What did they do? None of the above. Orono
curled up into a ball and refused to emerge.
Gabriel spent the entire day staring inward at my office, intermittently
meowing. There were birds eating from the porch railing (seed had fallen from
the feeder above) not two feet from his head - and he is a mighty hunter and a
great bird-watcher, ordinarily - and he was staring and crying fitfully,
focused on what he had lost and no longer had. What a dork, is that what you're
thinking? I was overwhelmed with compassion for them both, poor souls, because
I know how many times I have done the same, sometimes for a few minutes,
sometimes for hours or days or (ouch) years. The temptation to bemoan the lost past is so strong. We know the value of what we have lost. We don't really know the value of what we have to gain. Our amygdala has been set by evolution to the "worry about it" setting, and we DO, as a matter of biology, tend to come down on the side of caution when approaching the unknown.
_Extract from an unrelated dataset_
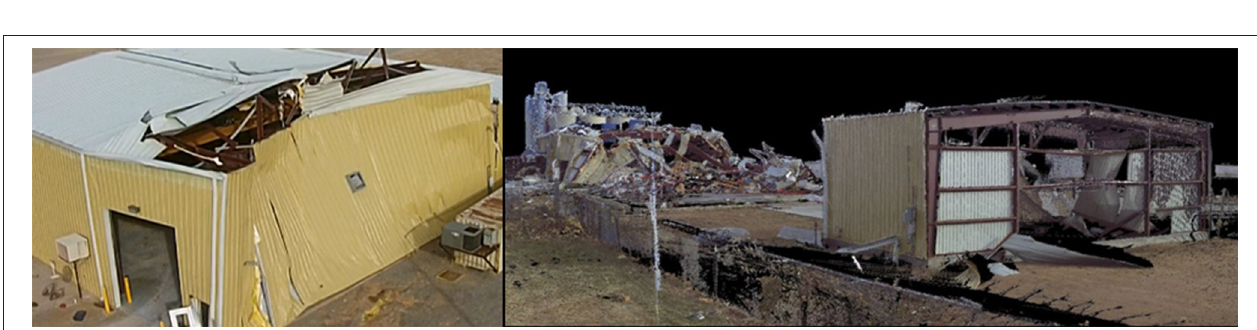
FIGURE 12 | Tornado damage to Wisner-Pilger Middle School: ground-survey image (Left) and point-cloud imagery derived from lidar and SfM (Right) , located at Pilger, NE. (Image Credit: R. L. Wood/M. E. Ebrahim Mohammadi).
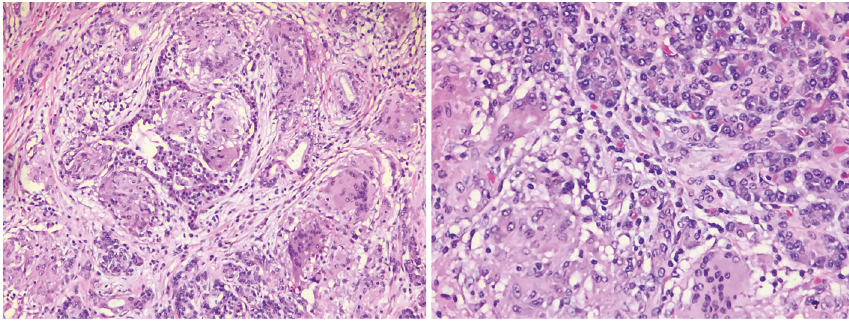
Figure 3: H&E stain of pancreatic mass at intermediate and high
With good reason, if you have read Man the Hunted and know the reality of the lives our ancestors faced. It's darned inconvenient now, though, when we are truly safe most of the time. Only meditation and other inner retuning can tame that automatic fear-caution filter.
So, my poor kitties are a model and teacher for me once again. I look at them and resolutely focus on the future.... letting go of losses and resolutely lighting candles to dispel the darkness.